Re: [HTCondor-users] Local storage on a condor computer node.



Is there a way for condor to take advantage of that? Mostly people are
using nfs for their data files so far.

Shared filesystems can very quickly become bottlenecks for clusters, so past a certain size, it's frequently necessary to copy jobs' input files to local storage (and their output files from local storage).

But is there a practical way to transfer very large data files through
condor and use them from local storage on the remote condor node?

Unfortunately, the answer really is "it depends." While Condor's file transfer is rather efficient (as a protocol), whether or not it makes sense for a job to access its input and output files via the local filesystem really depends on the properties of the job.

If the job only accesses (reads or writes) a small fraction of the data in its (large) files, it will be more efficient to access those files via NFS (or another shared filesystem that does block-level transfers).

If a job reads a substantial fraction of the data in its (large) input files -- and doesn't modify those files -- it will frequently be more efficient to access those files via some sort of horizontally-scaling caching system; we use squid as an HTTP cache here. This obviously works better if the (large) input files are used by multiple jobs.

For other (small) files, we generally recommend using HTCondor file transfer, as this is efficient enough and keeps load off of the shared filesystem that would be better used for files in the first case.

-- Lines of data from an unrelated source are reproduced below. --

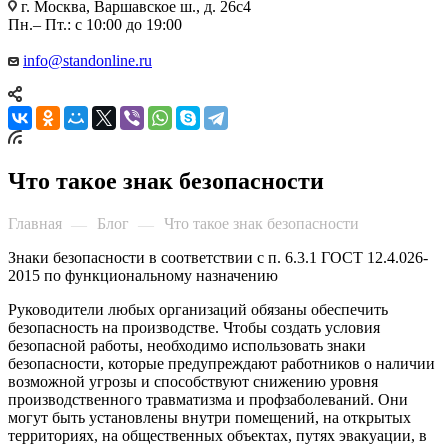
г. Москва, Варшавское ш., д. 26с4
Пн.– Пт.: с 10:00 до 19:00
info@standonline.ru
Что такое знак безопасности
Главная
Блог
Что такое знак безопасности
—
—
Знаки безопасности в соответствии с п. 6.3.1 ГОСТ 12.4.026-
2015 по функциональному назначению
Руководители любых организаций обязаны обеспечить
безопасность на производстве. Чтобы создать условия
безопасной работы, необходимо использовать знаки
безопасности, которые предупреждают работников о наличии
возможной угрозы и способствуют снижению уровня
производственного травматизма и профзаболеваний. Они
могут быть установлены внутри помещений, на открытых
территориях, на общественных объектах, путях эвакуации, в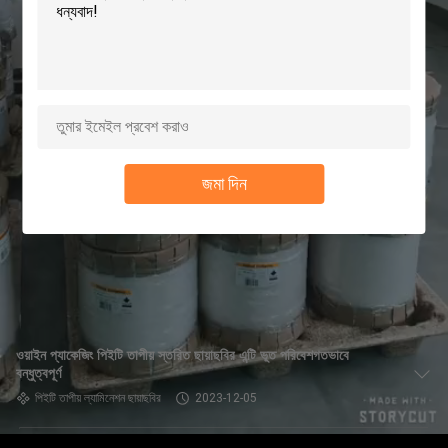
ভ্রমণ
মান
নিয়ন্ত্রণ
যোগাযোগ
জমা দিন
করুন
উদ্ধৃতির
জন্য
আবেদন
ওয়াইন প্যাকেজিং পিইটি তাপীয় স্তরিত ছায়াছবির এন্টি ভূত পরিবেশগতভাবে
বন্ধুত্বপূর্ণ
সাইট
পিইটি তাপীয় ল্যামিনেশন ছায়াছবির
2023-12-05
ম্যাপ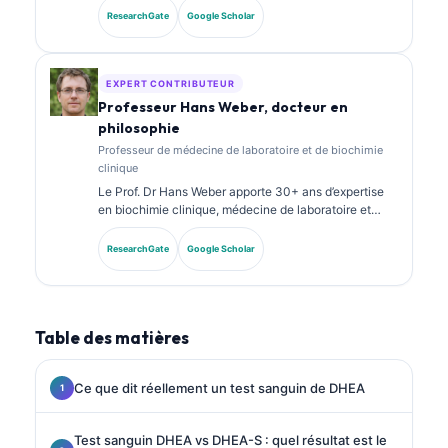
diagnostique. Elle détient des certifications
ResearchGate
Google Scholar
spécialisées en chimie clinique et a publié de
nombreux travaux sur des panels de biomarqueurs et
l’analyse de laboratoire en pratique clinique.
EXPERT CONTRIBUTEUR
Professeur Hans Weber, docteur en
philosophie
Professeur de médecine de laboratoire et de biochimie
clinique
Le Prof. Dr Hans Weber apporte 30+ ans d’expertise
en biochimie clinique, médecine de laboratoire et
recherche sur les biomarqueurs. Ancien président de
la Société allemande de chimie clinique, il se
ResearchGate
Google Scholar
spécialise dans l’analyse des panels diagnostiques, la
standardisation des biomarqueurs et la médecine de
laboratoire assistée par IA.
Table des matières
Ce que dit réellement un test sanguin de DHEA
Test sanguin DHEA vs DHEA-S : quel résultat est le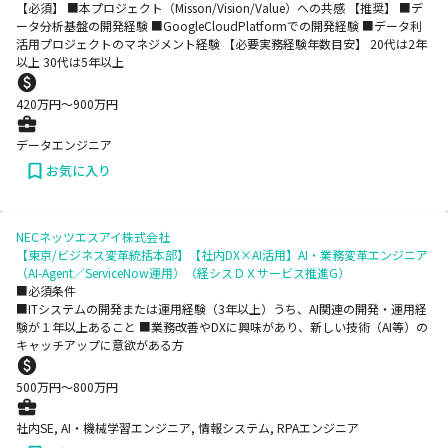
【必須】 ■本プロジェクト（Misson/Vision/Value）への共感 【推奨】 ■デ
ータ分析基盤の開発経験 ■GoogleCloudPlatformでの開発経験 ■データ利
活用プロジェクトのマネジメント経験 【必要実務経験年数目安】 20代は2年
以上 30代は5年以上
420
万円〜
900
万円
データエンジニア
お気に入り
NECネッツエスアイ株式会社
【東京/ビジネス変革統括本部】【社内DX×AI活用】AI・業務変革エンジニア
（AI-Agent／ServiceNow運用）（経シスＤＸサービス推進G）
■必須条件
■ITシステムの開発または運用経験（3年以上）うち、AI関連の開発・運用経
験が１年以上あること ■業務改善やDXに興味があり、新しい技術（AI等）の
キャッチアップに意欲がある方
500
万円〜
800
万円
社内SE, AI・機械学習エンジニア, 情報システム, RPAエンジニア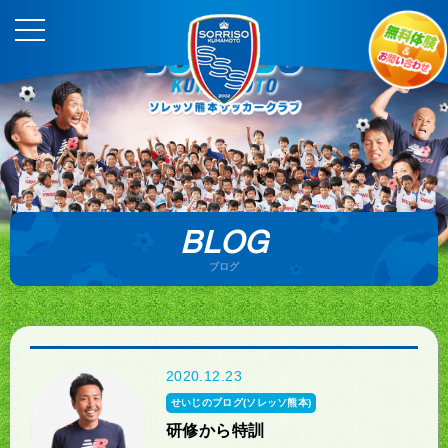
BLOG
ブログ
2020.12.23
せいじのブログ(ソレッソ熊本)
研修から特訓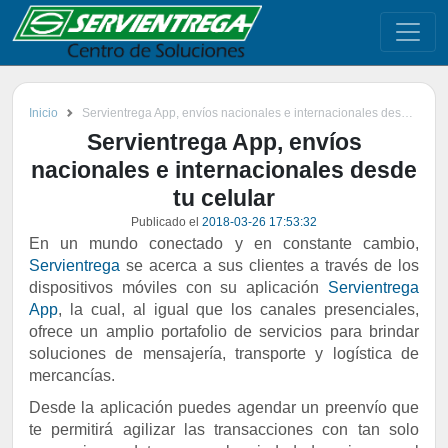
Inicio
Servientrega App, envíos nacionales e internacionales desde tu celular
Servientrega App, envíos
nacionales e internacionales desde
tu celular
Publicado el
2018-03-26 17:53:32
En un mundo conectado y en constante cambio,
Servientrega
se acerca a sus clientes a través de los
dispositivos móviles con su aplicación
Servientrega
App
, la cual, al igual que los canales presenciales,
ofrece un amplio portafolio de servicios para brindar
soluciones de mensajería, transporte y logística de
mercancías.
Desde la aplicación puedes agendar un preenvío que
te permitirá agilizar las transacciones con tan solo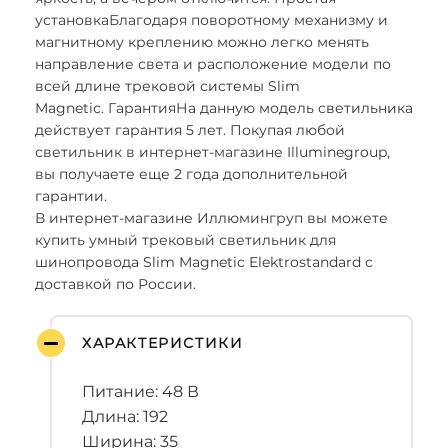
установкаБлагодаря поворотному механизму и
магнитному креплению можно легко менять
направление света и расположение модели по
всей длине трековой системы Slim
Magnetic. ГарантияНа данную модель светильника
действует гарантия 5 лет. Покупая любой
светильник в интернет-магазине Illuminegroup,
вы получаете еще 2 года дополнительной
гарантии.
В интернет-магазине Иллюмингруп вы можете
купить умный трековый светильник для
шинопровода Slim Magnetic Elektrostandard с
доставкой по России.
ХАРАКТЕРИСТИКИ
Питание: 48 В
Длина: 192
Ширина: 35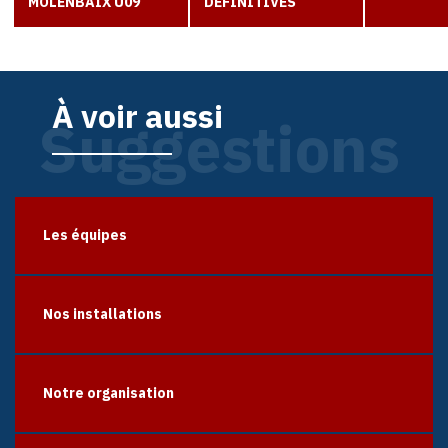
MOLENBAIX U09
DEFINITIVES
À voir aussi
Suggestions
Les équipes
Nos installations
Notre organisation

	For a user-facing explanation, see

https://chtc.cs.wisc.edu/uw-research-computing/file-availability.html

- ToddM

PS: in the preceding, I mentioned efficiency in a few different places,
which may be a little deceptive; what we care about is not absolute efficiency, but job throughput. For instance, it's usually easier to add more squid caches than it is to add more NFS servers; the caches may be less efficient in an absolute sense, but since you can add more caches, the overall throughput of the system goes up.